This was an observational cross-sectional comparative hospital-based study carried out at King Khalid University Hospital, Riyadh, from October 2019 till March 2020. We recruited a total of 176 Saudi adults aged 40 and above. As per our inclusion criteria, 160 individuals were enrolled in this study, out of which 80 were diagnosed cases of T2DM, and 80 were non-diabetic individuals. The sample size was computed on two proportion formula with a confidence interval of 95% and 90% power. The value of p1 was 41.6% and the value of p2 was 20% thus the estimated sample size for each group was 82 and a total was 164 but we ended up with 160 patients after following our exclusion criteria. All the participants were enrolled from the outpatient clinics at the King Khalid University Hospital. The investigators did a personal interview with each subject, which included a brief medical history taking and calculating the patient’s body mass index (BMI). BMI is a measurement that is used to estimate body fat in people of any age, by providing the person’s height and weight. It is calculated by dividing a person’s weight, in kilograms, by their height in metres2 (kg/m2).16  The value of BMI 25 to 29.9 is considered overweight, while BMI > 30 is considered obesity. There are three classes of obesity: Class I (30 to 34.9), Class II (35 to 39.9), Class 3 is BMI of 40 or higher.17

Other parameters were included and recorded on a predesigned proforma like blood pressure and pulse rate. Blood pressure is categorised as normal systolic blood pressure (SBP) <120 mm Hg and diastolic blood pressure (DBP) <80 mm Hg), elevated SBP 120-129 mm Hg and DBP <80 mm Hg, or hypertension. Hypertension is classified into two stages, stage 1 with SBP (130-139 mm Hg) and DBP (80-89 mm Hg) and stage 2 with SBP >140 mm Hg and DBP >90 mm Hg.18

Patients who had severe physical or mental illnesses, such as dementia, stroke, known depression, recent surgery, major trauma, blindness, etc., or were illiterate, were eliminated from the study. MoCA and MMSE were performed in all subjects to assess their cognition function. FSS was performed to screen the severity of fatigue among the subjects. MMSE is a standard screening tool to detect MCI.19  A score of 24 or less is the cut-off score to indicate MCI. MoCA test has excellent test reliability and better sensitivity than MMSE, thus it was performed as the second tool to confirm the presence of cognitive impairment and to categorise the participants as having severe cognitive impairment, mild cognitive impairment, or normal cognition state.19  Both MMSE and MoCA test cognition domains, for example, orientation, attention, calculation, recall, language, and visuospatial function, but only MoCA tests the executive function and abstraction. A score of 26 or less is considered MCI according to MoCA.19  FSS is a short screening test that investigates the presence of fatigue.15,16 Arabic versions of MMSE and MoCA, which were already validated and standardised, were used. The size of the sample was analysed using two proportion formula with a confidence interval of 95% and 90% power. The value of P1 is 41.6% and the value of P2 is 20%. The estimated sample size for each group was 80 with a total of 160 participants.

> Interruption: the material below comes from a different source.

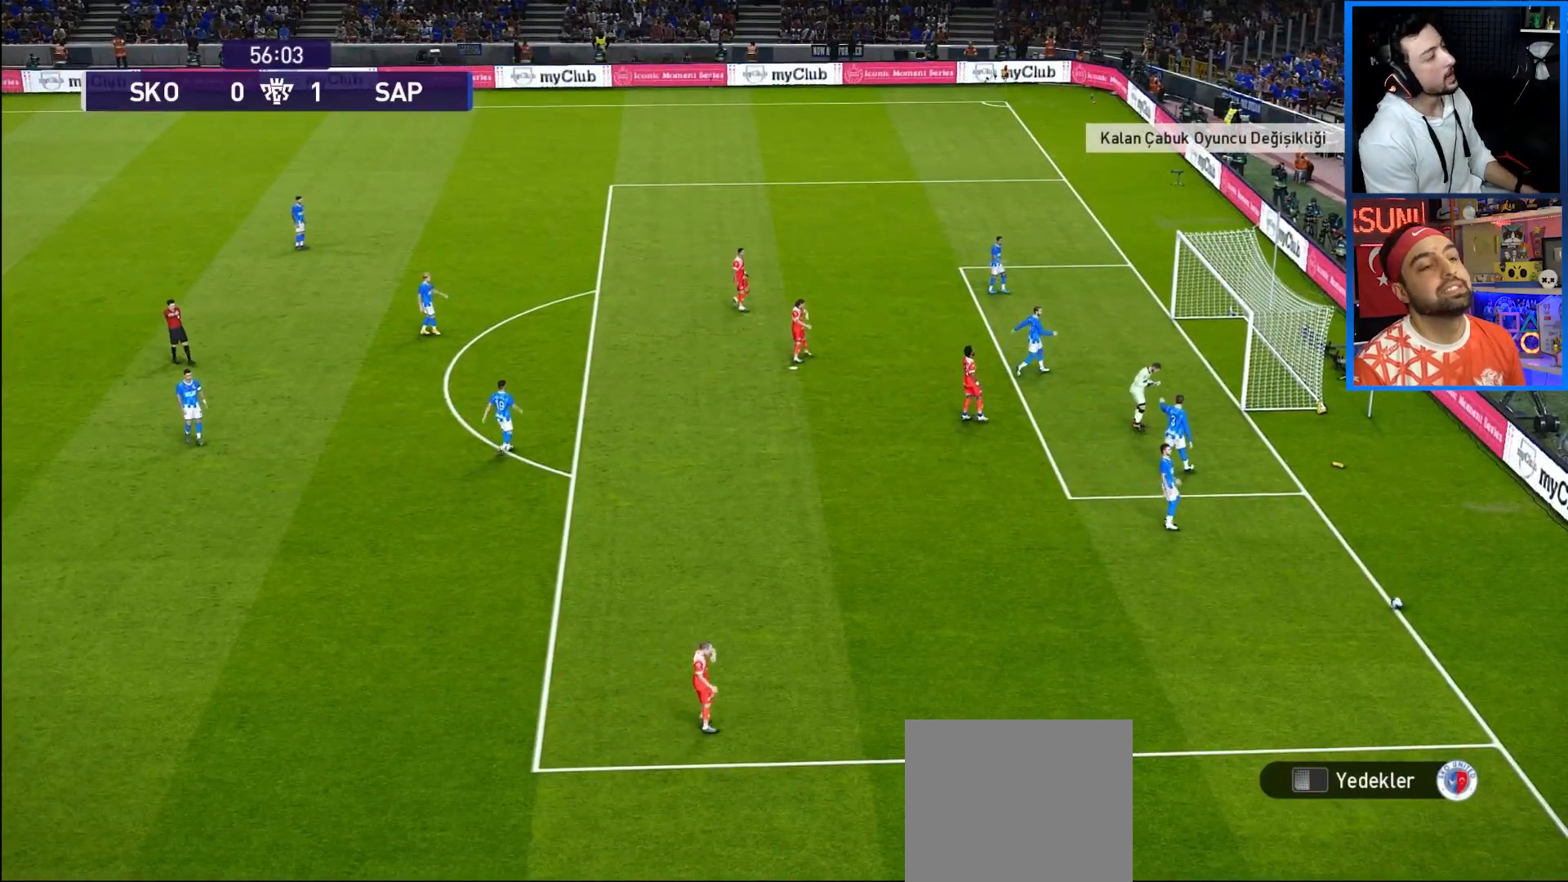
{"buttons": [], "left_stick": "center", "right_stick": "center", "events": [[183, "START", "down"], [250, "START", "up"]]}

All subjects who participated in this study read and signed the written consent form. All the details related to the study were fully described in this form. No incentives or rewards were given to any participant. Privacy and confidentiality were maintained throughout the study. This study was approved by the institution review board and ethics committee at the King Khalid University Hospital.

Data and statistical analysis: The analysis of statistical data was performed by Statistical Package for the Social Sciences (SPSS) version 22.0 software (SPSS Inc., Chicago, IL, USA).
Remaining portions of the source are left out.